Closed Julien-Lopez closed 3 months ago

Julien-Lopez commented 4 months ago

Question and context

Something confuses me in the report of a two-sided t.test: the report says that the effect is positive which is correct, but it says that the difference between the two means is positive (98.37 in the example below), even though the mean of group 0 is greater than the mean of group 1. If I try to run the report function on a t.test with the formula hp ~ !vs, I get -98.37.

Is there something I'm missing? Or is it a bug and the sign of the difference of the report is wrong?

> t.test(hp ~ vs, data = mtcars)

        Welch Two Sample t-test

data:  hp by vs
t = 6.2908, df = 23.561, p-value = 1.82e-06
alternative hypothesis: true difference in means between group 0 and group 1 is not equal to 0
95 percent confidence interval:
  66.06161 130.66854
sample estimates:
mean in group 0 mean in group 1
      189.72222        91.35714

> report(t.test(hp ~ vs, data = mtcars))
Effect sizes were labelled following Cohen's (1988) recommendations.

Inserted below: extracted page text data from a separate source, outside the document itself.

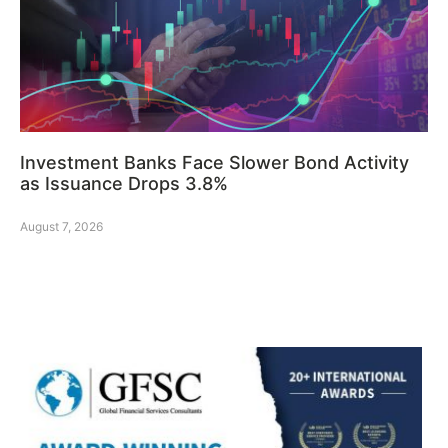
Investment Banks Face Slower Bond Activity
as Issuance Drops 3.8%
August 7, 2026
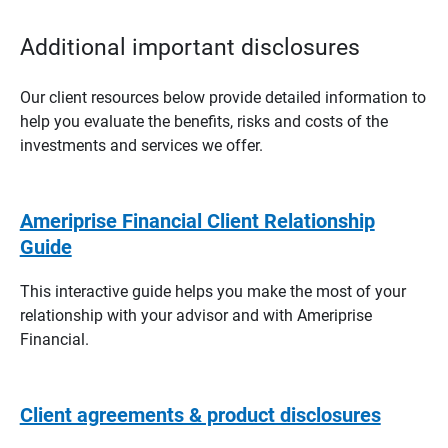
Additional important disclosures
Our client resources below provide detailed information to
help you evaluate the benefits, risks and costs of the
investments and services we offer.
Ameriprise Financial Client Relationship
Guide
This interactive guide helps you make the most of your
relationship with your advisor and with Ameriprise
Financial.
Client agreements & product disclosures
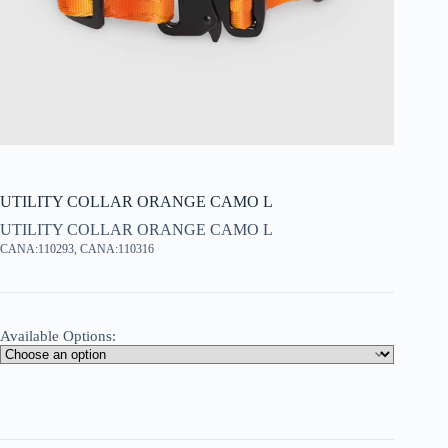
UTILITY COLLAR ORANGE CAMO L
UTILITY COLLAR ORANGE CAMO L
CANA:110293, CANA:110316
Available Options:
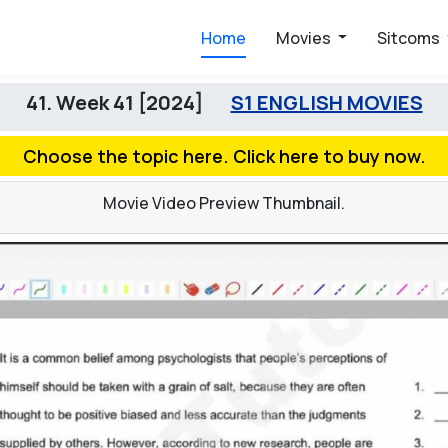
Home
Movies
Sitcoms
41. Week 41 [2024]
S1 ENGLISH MOVIES
Choose the topic here. Click here to buy now.
Movie Video Preview Thumbnail.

The Welch Two Sample t-test testing the difference of hp by vs (mean in group 0
= 189.72, mean in group 1 = 91.36) suggests that the effect is positive,
statistically significant, and large (difference = 98.37, 95% CI [66.06,
130.67], t(23.56) = 6.29, p < .001; Cohen's d = 2.59, 95% CI [1.48, 3.67])
Warning message:
Unable to retrieve data from htest object.
  Returning an approximate effect size using t_to_d().
mattansb commented 3 months ago

The effect is the difference, so their sign is the same.

t.test() (and wilcox.test() and others) compute the difference by subtracting the second mean from the first.